Introduction
Intrauterine insemination (IUI) and ovulation induction (OI) are oft en combined in order to increase the effectiveness of infertility treatment. The reason most frequently given for combining OI with IUI to treat male-factor infertility is to maximize the possibility of pregnancy by increasing the number of preovulatory follicles. However, unless the female partner is anovulatory or has luteal deficiency, there is conflicting evidence on whether oral OI drugs do increase pregnancy rates in IUI cycles. On the other hand, there is undeniable evidence that IUI does improve pregnancy rates in many cases when clomiphene citrate (CC) is used to treat ovulation dysfunction or luteal insufficiency. Whether IUI should be used in all OI cycles, or only if there is either a poor postcoital test (PCT) or semen quality below WHO standards, is arguable. At the Fertility Institute of New Orleans only 20% of 3,400 CC pregnancies have required IUI.
The advantages of oral drugs over gonadotropin for OI include a low incidence of multiple pregnancies and ovarian hyperstimulation syndrome (OHSS), low cost, oral administration and less need for cycle monitoring.
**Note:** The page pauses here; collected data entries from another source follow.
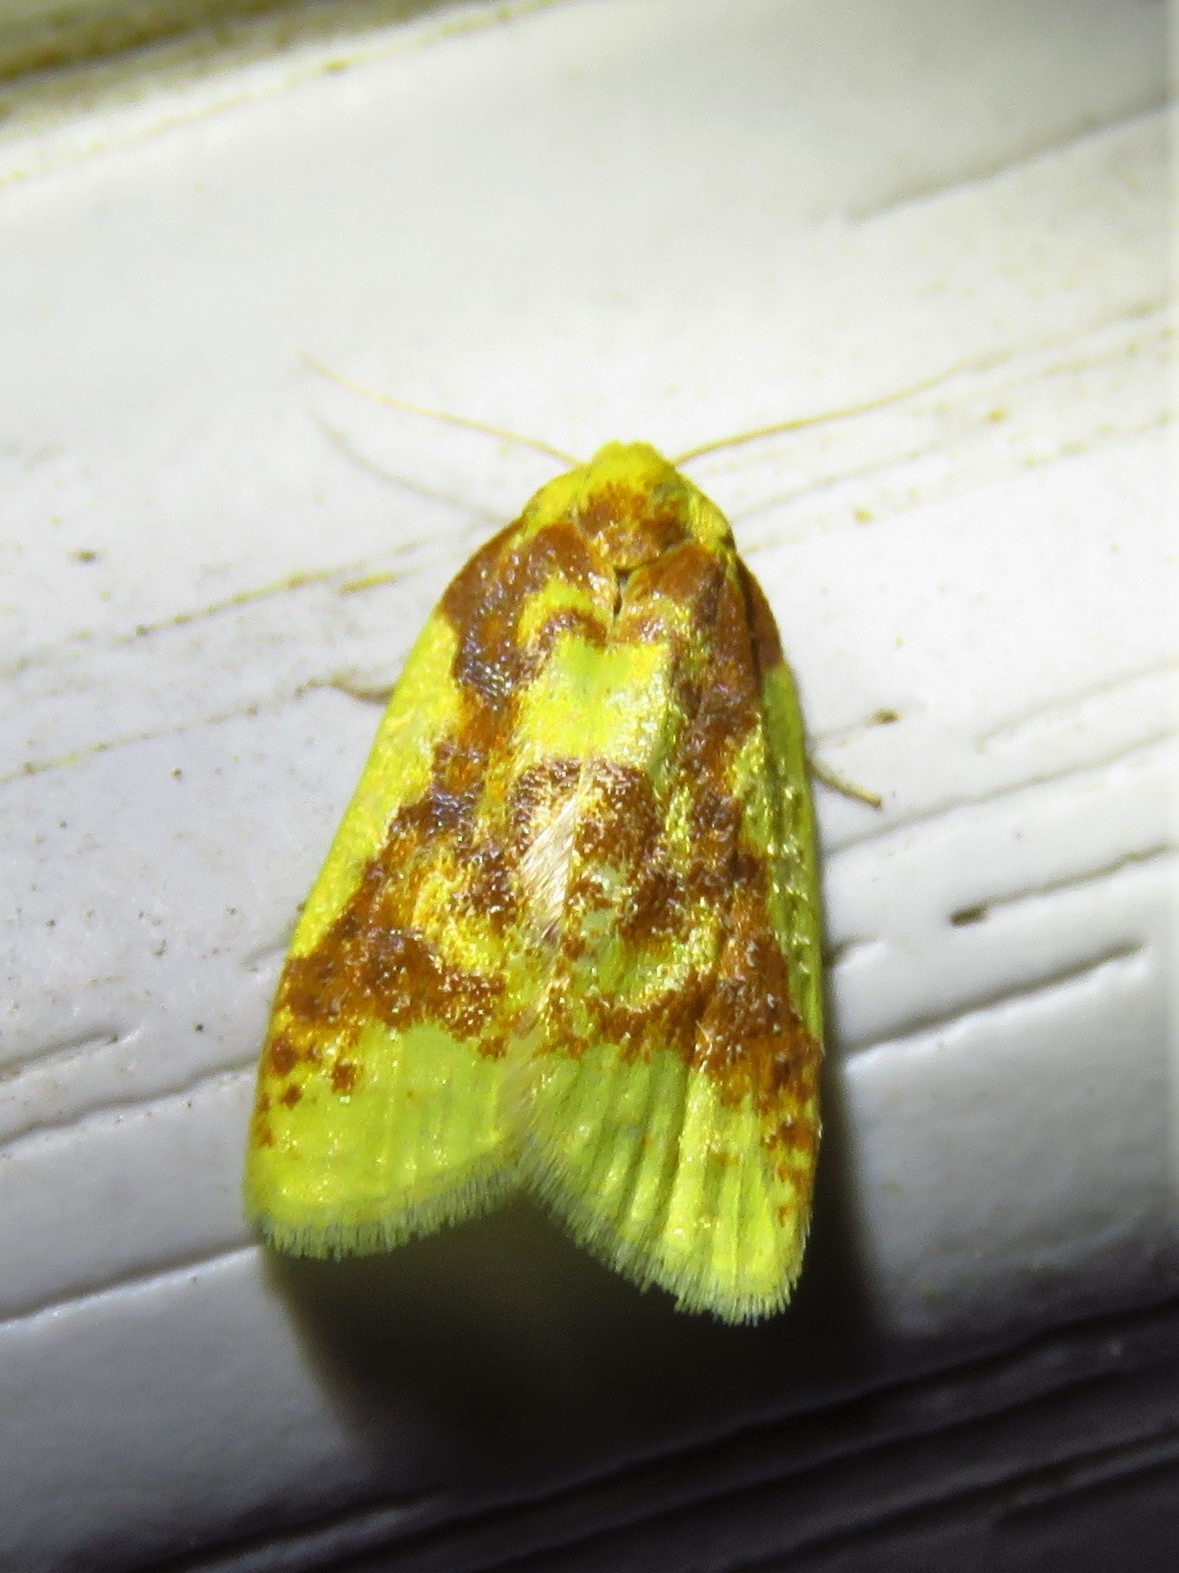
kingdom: Animalia
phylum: Arthropoda
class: Insecta
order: Lepidoptera
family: Tortricidae
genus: Sparganothis
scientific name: Sparganothis pulcherrimana
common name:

However, due to its antiestrogenic nature, CC may adversely affect cervical mucus and endometrial receptivity. Tamoxifen (TMX), a structurally related selective estrogen receptor modulator (SERM) that has a weak estrogenic effect on cervical mucus and the endometrium, and letrozole (LET), an aromatase inhibitor, are used “off label” to replace CC.
Action
CC and TMX are competitive antagonists of ovarian estrogen at hypothalamic receptor sites, and exhibit either antiestrogenic activity (CC) or weak estrogenic activity (TMX) at peripheral receptor sites (Fig. 7.1).